Morocco is such a beautiful country : beautiful landscape, a diverse nature, mountains, a gorgeous Sahara desert, a vibrant culture, souks and Riads that look like they’re the scenery of an Arabian fairy tale, a rich musical multiplicity, delicious food… The culture of Morocco is a melting pot of Arab, Berber, Mediteranean, African, Andalusian and Hispanic cultures. So there’s no surprise that millions of tourists visit the country each year, Morocco’s economy is actually based on tourism. But the culture shock might sometimes be huge. So I thought I could help the internet community with these 7, very useful, things to know about Morocco before visiting the country for the first time, so as to avoid the cultural shock barrier and spend the most enjoyable time in the Moroccan land.
- Morocco is a third world country. Big cities might have all the latest technologies and buildings, but poverty is a real crisis in the country so you might see it a lot, especially if you visit the medina, where 70% of people there are either deprived or in an unstable condition.
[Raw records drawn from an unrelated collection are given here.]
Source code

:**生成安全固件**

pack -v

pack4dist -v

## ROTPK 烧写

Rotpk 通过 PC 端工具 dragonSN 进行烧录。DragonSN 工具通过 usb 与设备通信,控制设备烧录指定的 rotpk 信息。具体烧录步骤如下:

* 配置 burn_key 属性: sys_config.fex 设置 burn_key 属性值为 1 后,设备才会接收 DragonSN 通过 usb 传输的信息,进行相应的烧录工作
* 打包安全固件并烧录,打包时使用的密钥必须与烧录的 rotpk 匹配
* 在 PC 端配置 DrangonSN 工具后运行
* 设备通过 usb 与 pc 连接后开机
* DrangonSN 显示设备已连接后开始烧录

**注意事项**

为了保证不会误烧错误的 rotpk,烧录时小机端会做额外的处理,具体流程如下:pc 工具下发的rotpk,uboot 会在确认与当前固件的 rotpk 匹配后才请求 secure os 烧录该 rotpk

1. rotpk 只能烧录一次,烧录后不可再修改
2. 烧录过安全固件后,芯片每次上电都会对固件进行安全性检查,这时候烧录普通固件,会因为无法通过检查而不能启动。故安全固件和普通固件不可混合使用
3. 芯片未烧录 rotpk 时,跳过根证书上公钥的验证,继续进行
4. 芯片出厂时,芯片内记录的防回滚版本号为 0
So seeing beggars, fake tourist guides asking for money, people laying in the streets… can be a drawback to some, but hey it’s the reality of thousands of people, not only in Morocco but all around the world. But don’t fall into the trap of encouraging such behaviours, if you want to help that miserable lady with her child at the corner of the souk, get her child to a school or childcare association instead of giving her easy money, she won’t use it to sort her way out of begging but keep believing everyone will just hand her money out of pity without her ever considering looking for a job. (Some extreme beggars borrow children and force them to ask for money, work in prostitution, run ‘slumdog’ mafias.. so don’t help financing it by any ways, if you want to give back to the world or help improve people’s situation, volunteer at organizations and donate to certified Ngo’s and associations, they will help, support and efficiently look for ways to end this phenomenon).
- If it’s not pasta, lasagna, soup, steak, or if they’re not eating a fancy dish.. people will certainly, without an ounce of doubt, eat with their hands. So 80% of the food you’ll get will come with tons of bread and no forks or knives so that you can ‘dive’ in the dish, literally. The ‘way too famous’ Tajine as an example is served in one big plate and everyone picks a piece of bread and starts eating as a sign of love and trust in his peers eating with him. Moroccan culture is really about the community and family rather than individualism, so it runs in the blood of everyone that some meals such as lunch should be eaten with the family in the same plate so as everyone can get the same amount of food and that all hands, no matter their differences, share the dish as one. Some may like it, accept it, try it… others may think eating with hands is nasty. But in the end, you’re the tourist, so either you accept that people have different customs, or you don’t.